Passage shown —

    Criteria for Respiratory Distress

    • Tachypnea, in breaths/min:
      • Age 0-2mo: >60
      • Age 2-12mo: >50
      • Age 1-5yo: >40
      • Age >5yo: >20
    • Dyspnea
    • Retractions
    • Grunting
    • Nasal flaring
    • Apnea
    • Altered mental status
    • Pulse oximetry <90% on room air

    Criteria For Outpatient Management

    • Mild CAP: no signs of respiratory distress
    • Able to tolerate PO
    • No concerns for pathogen with increased virulence (ex. CA-MRSA)
    • Family able to carefully observe child at home, comply with therapy plan, and attend follow up appointments

     **NOTE: If patient does not meet outpatient management criteria refer to inpatient pneumonia guideline for initial workup and testing.

    Testing/Imaging for Outpatient Management

    • Vital Signs: Standard VS and Pulse Oximetry
    • Labs: No routine labs indicated
      • Influenza PCR during influenza season
      • COVID testing
      • Blood cultures if not fully immunized OR fails to improve/worsens after initiation of antibiotics
      • Urinary antigen detection testing is not recommended in children; false-positive tests are common.

How to complete this task — Reproduce the entire pneumonia guideline excerpt word for word. Draw only on the pneumonia guideline excerpt above.

Supplied data —
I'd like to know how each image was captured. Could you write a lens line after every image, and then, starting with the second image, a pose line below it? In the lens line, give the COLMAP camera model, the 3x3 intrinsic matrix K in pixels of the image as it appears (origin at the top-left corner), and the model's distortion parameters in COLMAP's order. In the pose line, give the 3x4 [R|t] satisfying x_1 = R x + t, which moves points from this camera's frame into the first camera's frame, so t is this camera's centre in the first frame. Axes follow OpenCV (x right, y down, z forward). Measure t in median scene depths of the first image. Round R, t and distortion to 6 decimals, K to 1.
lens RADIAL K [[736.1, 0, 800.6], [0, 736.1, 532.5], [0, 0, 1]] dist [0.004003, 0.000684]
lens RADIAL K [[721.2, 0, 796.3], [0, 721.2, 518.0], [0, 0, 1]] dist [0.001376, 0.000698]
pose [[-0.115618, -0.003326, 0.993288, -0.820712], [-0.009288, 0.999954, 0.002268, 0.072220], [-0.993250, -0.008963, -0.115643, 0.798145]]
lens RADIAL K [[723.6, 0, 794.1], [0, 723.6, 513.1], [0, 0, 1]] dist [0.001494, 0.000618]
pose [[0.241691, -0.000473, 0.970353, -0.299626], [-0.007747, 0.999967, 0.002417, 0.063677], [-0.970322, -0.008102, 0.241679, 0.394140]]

--

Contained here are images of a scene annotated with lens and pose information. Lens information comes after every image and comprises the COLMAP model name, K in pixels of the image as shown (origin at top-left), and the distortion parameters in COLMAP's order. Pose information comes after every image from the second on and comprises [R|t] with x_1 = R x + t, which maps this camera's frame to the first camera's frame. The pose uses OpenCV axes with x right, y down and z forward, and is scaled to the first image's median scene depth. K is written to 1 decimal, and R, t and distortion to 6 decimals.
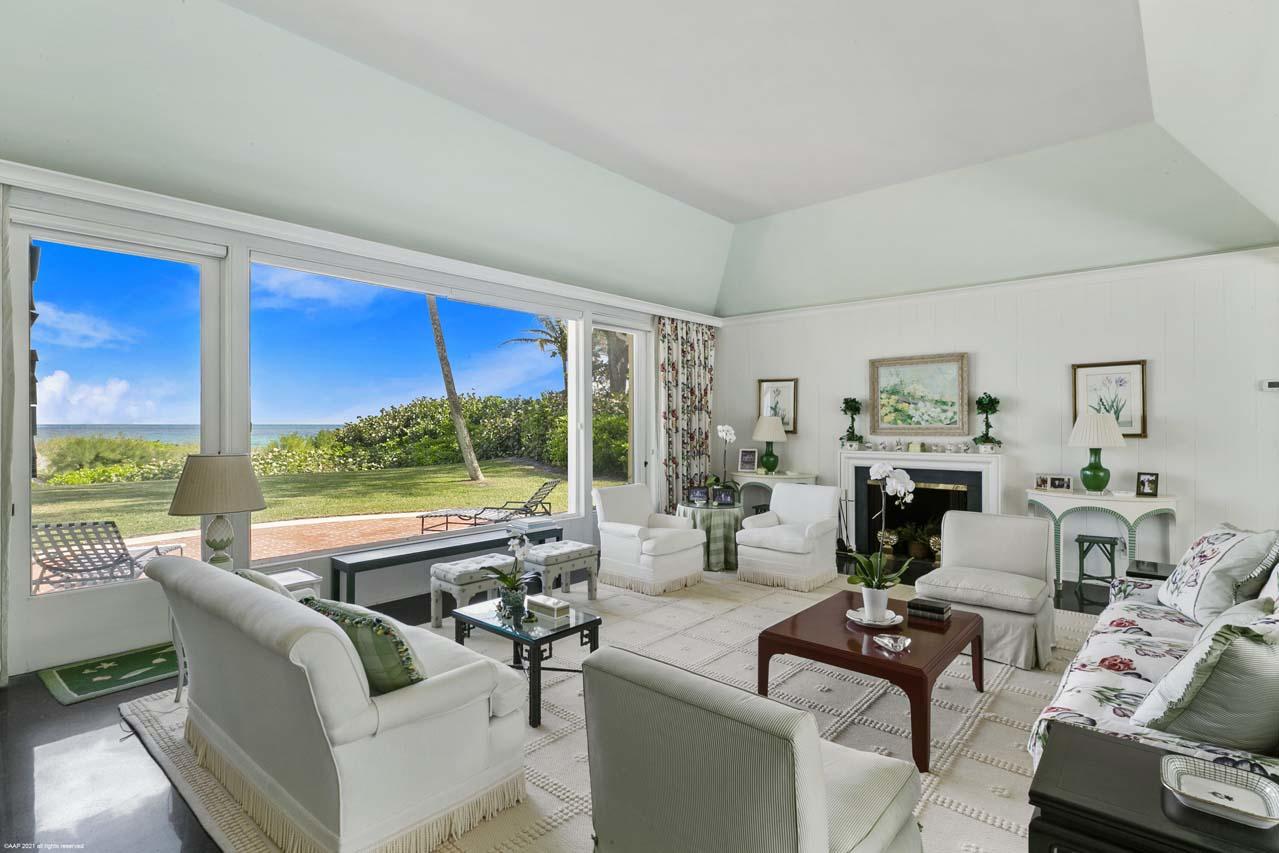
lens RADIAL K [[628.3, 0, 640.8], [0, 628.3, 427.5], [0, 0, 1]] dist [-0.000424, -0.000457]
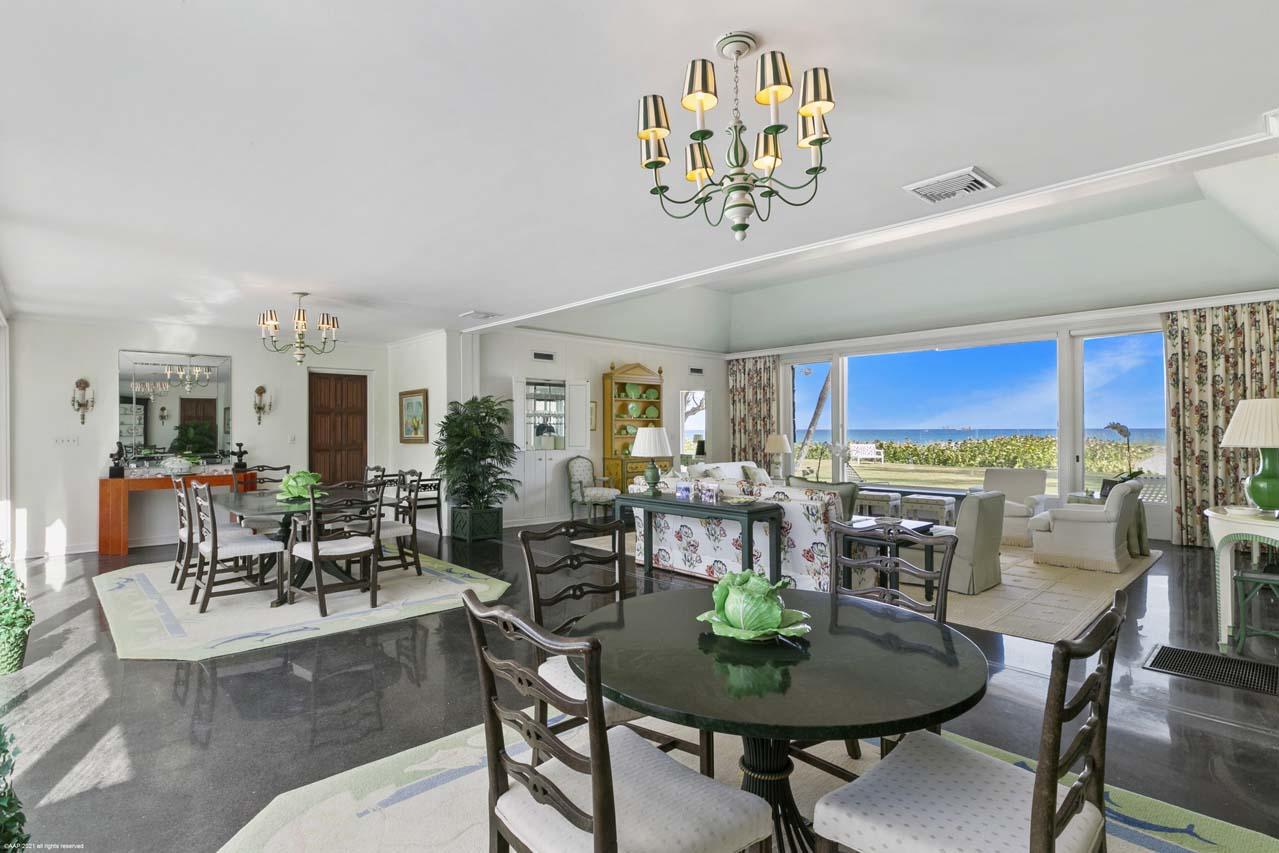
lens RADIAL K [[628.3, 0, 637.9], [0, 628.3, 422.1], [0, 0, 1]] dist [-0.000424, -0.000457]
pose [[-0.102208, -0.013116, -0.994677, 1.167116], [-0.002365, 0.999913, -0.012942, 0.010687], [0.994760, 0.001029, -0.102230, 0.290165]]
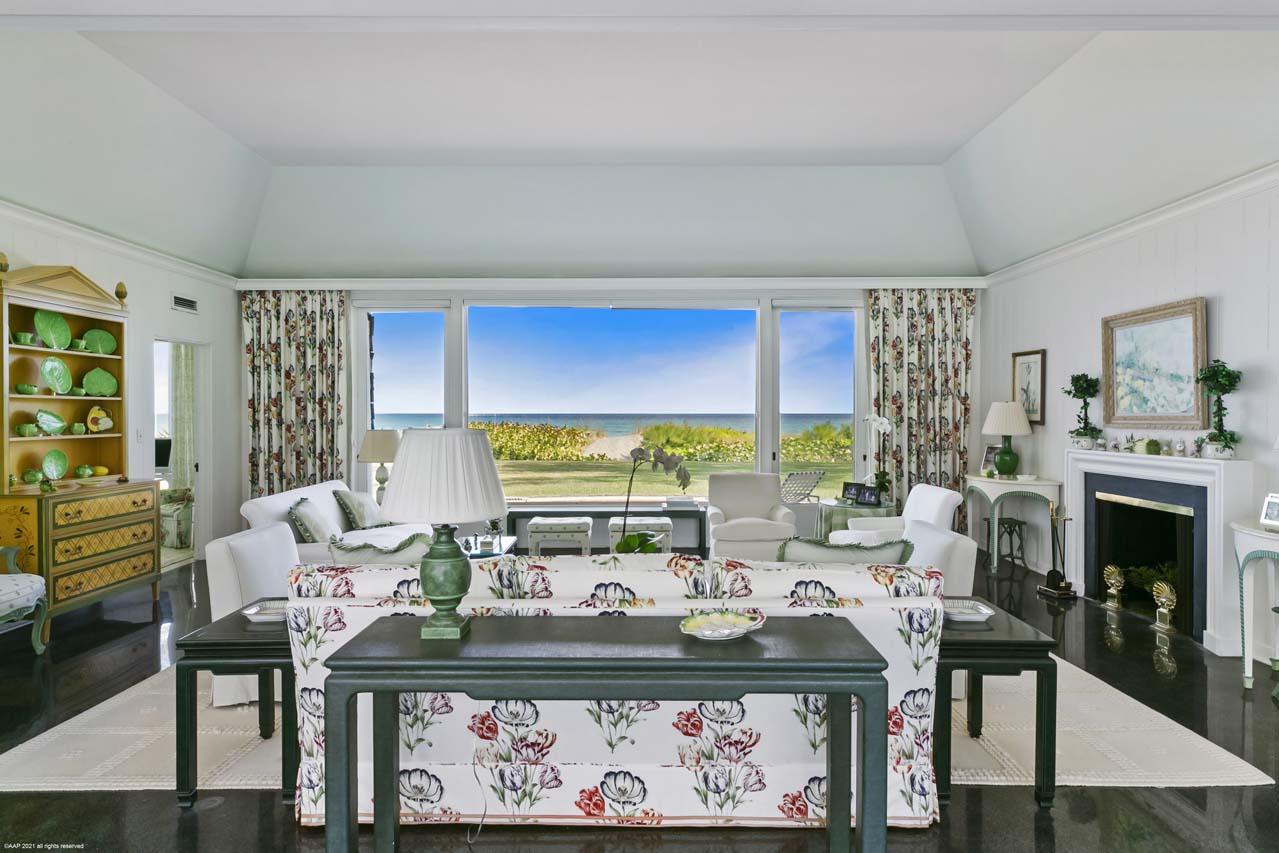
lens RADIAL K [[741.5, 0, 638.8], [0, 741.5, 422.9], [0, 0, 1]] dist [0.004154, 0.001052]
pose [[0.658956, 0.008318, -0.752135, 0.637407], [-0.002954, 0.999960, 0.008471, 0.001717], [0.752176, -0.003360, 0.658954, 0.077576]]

Completed task —

    Criteria for Respiratory Distress

    • Tachypnea, in breaths/min:
      • Age 0-2mo: >60
      • Age 2-12mo: >50
      • Age 1-5yo: >40
      • Age >5yo: >20
    • Dyspnea
    • Retractions
    • Grunting
    • Nasal flaring
    • Apnea
    • Altered mental status
    • Pulse oximetry <90% on room air

    Criteria For Outpatient Management

    • Mild CAP: no signs of respiratory distress
    • Able to tolerate PO
    • No concerns for pathogen with increased virulence (ex. CA-MRSA)
    • Family able to carefully observe child at home, comply with therapy plan, and attend follow up appointments

     **NOTE: If patient does not meet outpatient management criteria refer to inpatient pneumonia guideline for initial workup and testing.

    Testing/Imaging for Outpatient Management

    • Vital Signs: Standard VS and Pulse Oximetry
    • Labs: No routine labs indicated
      • Influenza PCR during influenza season
      • COVID testing
      • Blood cultures if not fully immunized OR fails to improve/worsens after initiation of antibiotics
      • Urinary antigen detection testing is not recommended in children; false-positive tests are common.